Top positive review
December 18, 2018
I've been around compilers, code generation, and object formats enough that this was mostly a refresher - but I did like some of the historical references and notes on atypical processors. I think this works at a good level of detail for experienced programmers who can fill in the blanks for things like relocation records that identify which bit positions need to be set. An experienced programmer will also have used symbolic debuggers, and will have a fair idea of what those tools expect to find in an executable image.
I found discussion of linker scripts a bit thin, though - on one embedded application, I think I wrote more lines of linker scripts than of assembler. The author does mention things like linking a piece of code to run at address X but storing it in memory at address Y. You'll need this, for example, when your processor has a small but fast on-chip RAM (address X), and you have a few different code fragments (stored at addresses Y) you'll be loading into that buffer at different times.
It also doesn't mention useful things like defining a symbol at the linker instead of the application code - helpful when coding to a memory mapped device that might live at different addresses in different application configurations. I also used this this feature with the GNU linker and this command line option: "-defsym,buildDateTime=$(shell date +%s)". That embeds the build time in the application - not as a value stored in memory, but as the address of the buildDateTime symbol which then gets cast to a time value.
This does mention overlays, which can still be life-savers when coding a large application for a small (e.g. 16-bit) address space. I saw only 'tree-structured' overlays described, though, the kind found in DEC's RSX-11 operating system. I did not see mention of 'band-structured' overlays, as found in DEC's RT-11 system. That disappointed me because I've found the concept helpful in small address spaces with larger ROMs where, for example, something like overlays could be used for internationalization. With a helpful bus controller, you could swap between UI messages in different languages by choosing which languages' message overlay appears in the address space at any given time.
No text can cover everything. For example, this omits the "cmpexe" compound executable format used in the Apollo Domain system. The one runnable file actually held code in two different instruction sets, so one program file could be used on both the 680x0 or the "Prism" processor architectures - the loader just chose which side of the program to run.

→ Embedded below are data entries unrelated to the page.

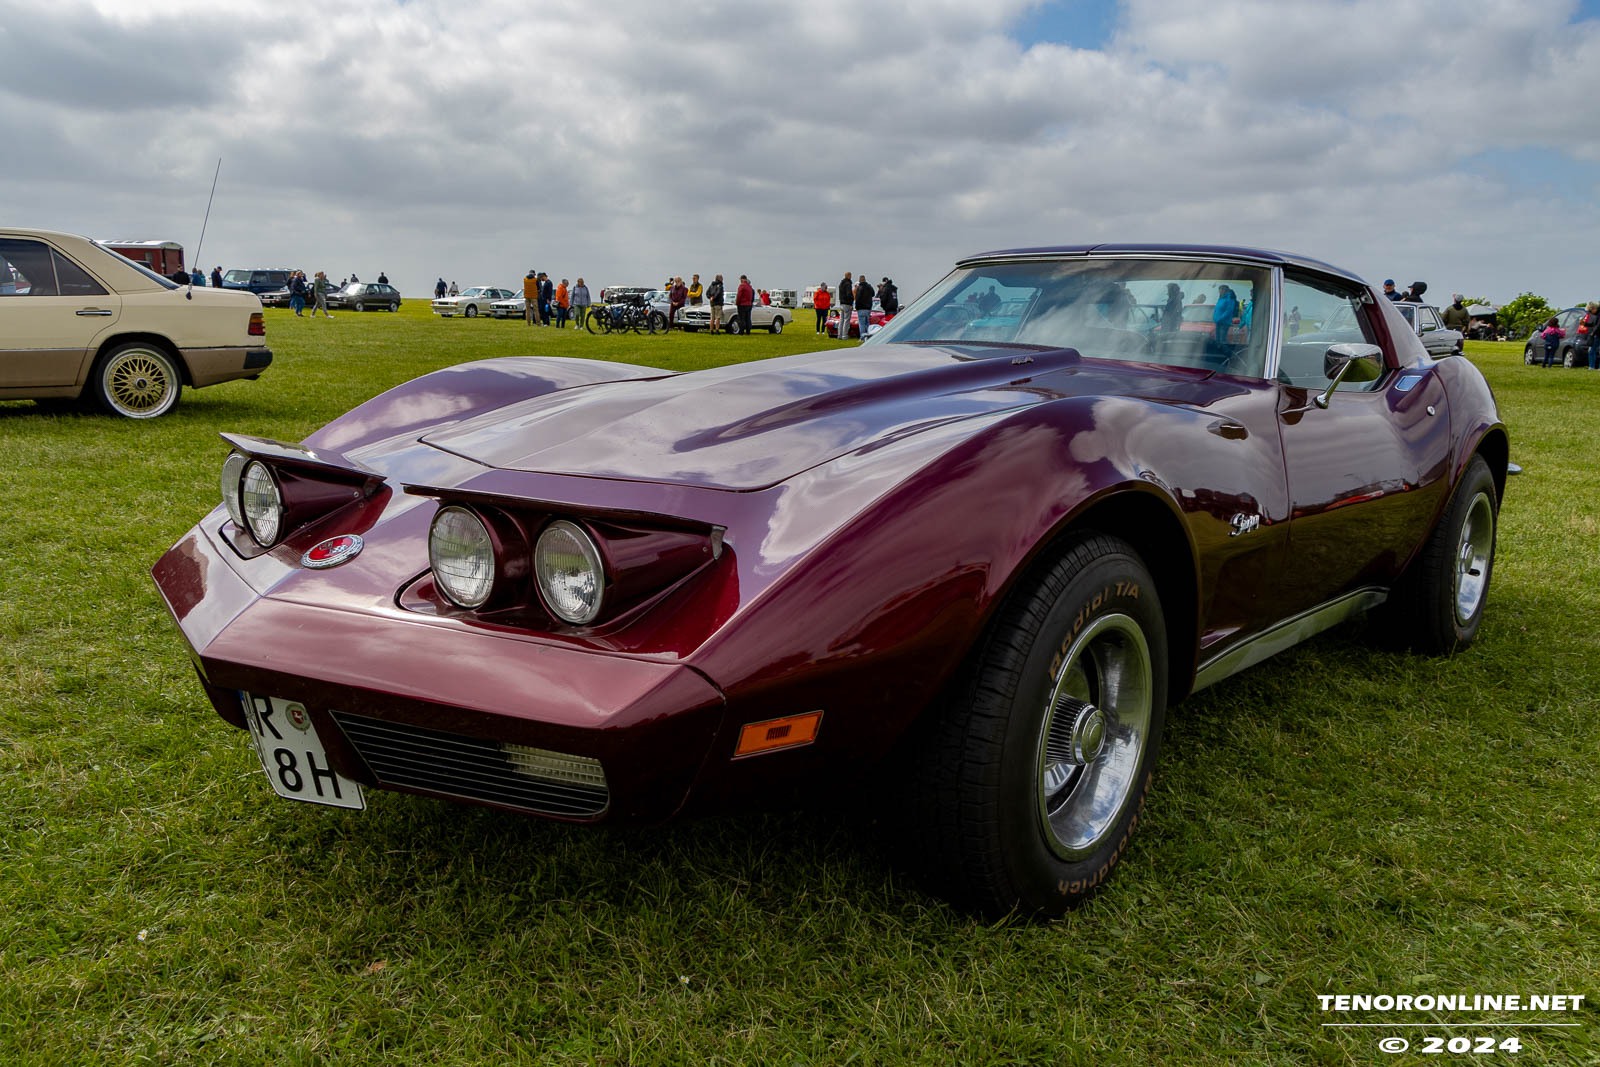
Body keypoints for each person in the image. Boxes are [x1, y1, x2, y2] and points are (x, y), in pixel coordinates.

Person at [1578, 302, 1600, 370]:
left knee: (1591, 350)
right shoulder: (1596, 315)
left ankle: (1592, 366)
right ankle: (1592, 366)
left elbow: (1598, 326)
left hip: (1597, 334)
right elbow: (1594, 324)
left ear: (1594, 308)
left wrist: (1593, 333)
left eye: (1590, 311)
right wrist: (1585, 324)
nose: (1590, 312)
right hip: (1596, 334)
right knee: (1592, 350)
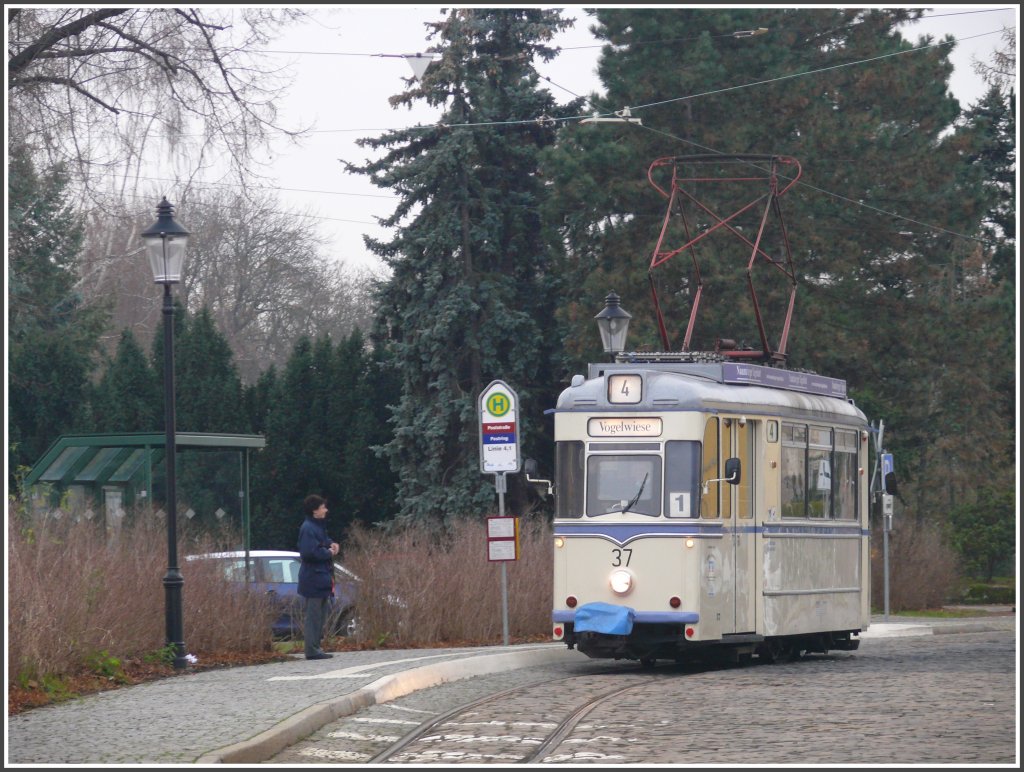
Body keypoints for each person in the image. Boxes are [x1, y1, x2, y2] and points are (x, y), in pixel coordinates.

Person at [297, 493, 339, 660]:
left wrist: (331, 543)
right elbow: (309, 552)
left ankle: (316, 647)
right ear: (315, 511)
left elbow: (323, 541)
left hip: (321, 579)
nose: (326, 510)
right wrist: (328, 552)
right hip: (313, 579)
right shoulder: (308, 528)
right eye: (323, 507)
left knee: (320, 616)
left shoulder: (317, 527)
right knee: (313, 616)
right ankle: (312, 650)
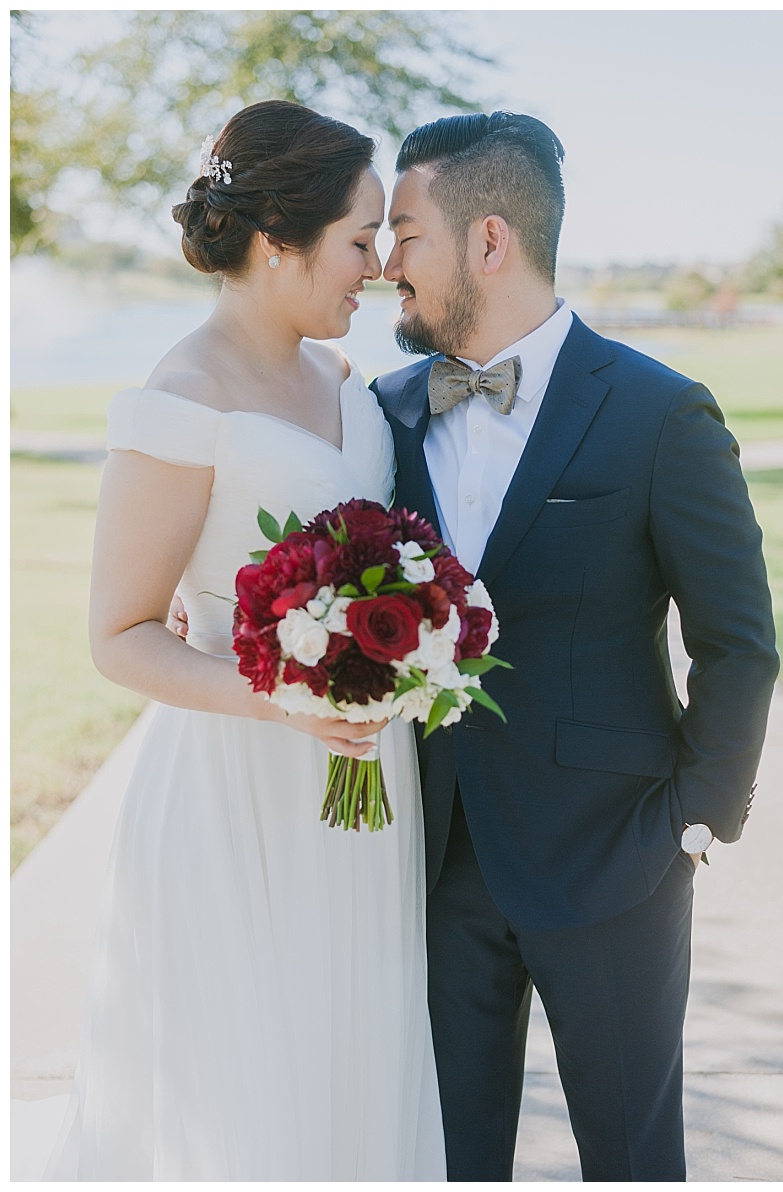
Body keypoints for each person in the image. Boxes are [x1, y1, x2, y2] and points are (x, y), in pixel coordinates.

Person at [31, 100, 446, 1181]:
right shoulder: (181, 396)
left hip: (366, 784)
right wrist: (282, 701)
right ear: (276, 241)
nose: (377, 266)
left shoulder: (343, 383)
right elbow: (119, 635)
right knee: (245, 1086)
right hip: (236, 786)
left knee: (350, 1054)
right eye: (359, 240)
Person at [366, 111, 779, 1181]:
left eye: (404, 233)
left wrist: (694, 823)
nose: (382, 261)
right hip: (438, 863)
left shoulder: (658, 412)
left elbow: (738, 643)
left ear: (486, 240)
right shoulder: (385, 415)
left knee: (633, 1159)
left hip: (617, 866)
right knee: (448, 1159)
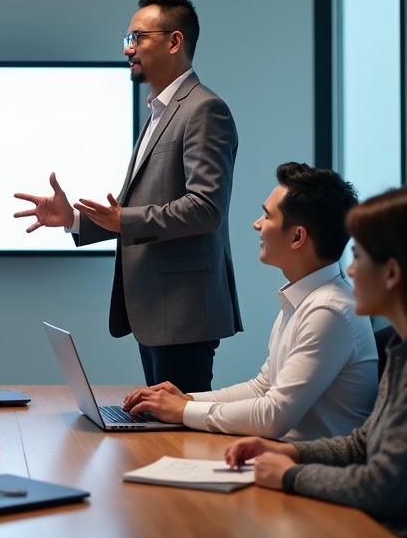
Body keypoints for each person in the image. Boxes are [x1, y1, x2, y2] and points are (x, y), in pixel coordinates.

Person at [225, 185, 407, 538]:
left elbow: (383, 485)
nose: (349, 269)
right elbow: (363, 443)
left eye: (359, 256)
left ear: (393, 272)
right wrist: (294, 455)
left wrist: (288, 475)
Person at [14, 0, 241, 393]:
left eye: (137, 38)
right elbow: (139, 211)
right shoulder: (160, 112)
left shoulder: (204, 110)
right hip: (157, 310)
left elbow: (206, 208)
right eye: (127, 39)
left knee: (179, 438)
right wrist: (73, 220)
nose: (128, 50)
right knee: (162, 432)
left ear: (175, 41)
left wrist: (125, 220)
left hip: (184, 311)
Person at [124, 163, 377, 440]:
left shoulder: (328, 311)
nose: (257, 224)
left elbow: (273, 417)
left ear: (297, 236)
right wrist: (188, 401)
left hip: (309, 470)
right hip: (281, 456)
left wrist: (182, 411)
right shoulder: (305, 299)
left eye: (267, 217)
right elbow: (262, 388)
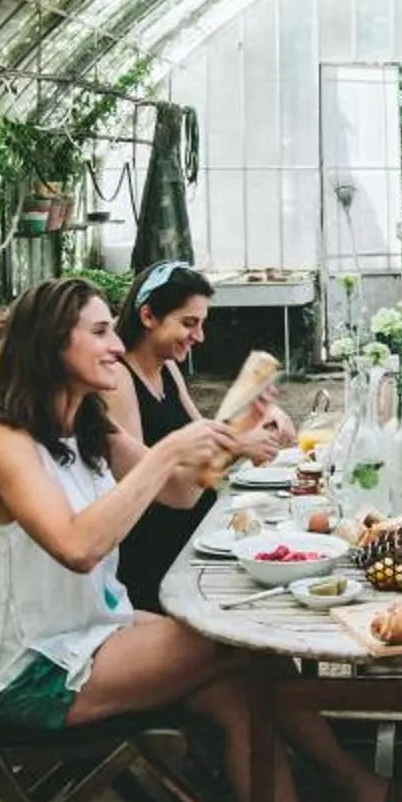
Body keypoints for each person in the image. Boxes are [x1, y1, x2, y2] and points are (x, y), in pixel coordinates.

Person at [0, 277, 402, 802]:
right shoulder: (5, 444)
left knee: (242, 691)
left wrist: (238, 428)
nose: (116, 346)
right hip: (34, 672)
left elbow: (180, 492)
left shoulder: (83, 426)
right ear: (50, 344)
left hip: (92, 633)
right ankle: (347, 782)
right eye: (100, 332)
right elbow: (78, 547)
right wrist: (165, 450)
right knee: (246, 642)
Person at [110, 260, 288, 614]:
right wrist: (237, 446)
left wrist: (253, 418)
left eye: (201, 324)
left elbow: (204, 435)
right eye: (189, 323)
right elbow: (147, 484)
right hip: (160, 559)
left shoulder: (167, 368)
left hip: (199, 533)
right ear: (148, 316)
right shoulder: (118, 380)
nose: (200, 336)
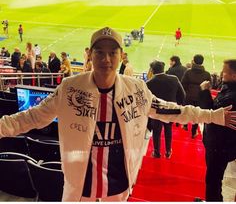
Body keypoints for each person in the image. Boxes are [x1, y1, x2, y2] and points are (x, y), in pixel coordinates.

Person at [0, 26, 236, 202]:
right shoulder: (70, 89)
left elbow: (171, 110)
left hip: (119, 187)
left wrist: (213, 116)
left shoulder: (136, 90)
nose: (106, 59)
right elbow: (32, 117)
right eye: (99, 52)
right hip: (78, 190)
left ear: (121, 56)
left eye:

Heterogeneous environments like that have been rarities, but the idea remains interesting. I was also involved in design of a microcode linker, where addresses were not numbers but bit-strings. Since sequential addresses had little meaning, individual instructions from different input segments could be interleaved, subject to bit pattern constraints on micro-addresses.
Historical exotica aside, this gives a strong foundation in the basic concepts of linking and loading. It offers just enough of a look at CPU hardware to show how instruction formats and memory characteristics affect the process. It also presents a nice progression from simpler to more complex object formats, and the reasons for them. I imagine this as a useful adjunct to a college course in compilers or operating systems, and helpful to professionals self-teaching about what's "under the hood" in familiar programming tools. Highly recommended, but you might outgrow it quickly once you start working on the tools yourself.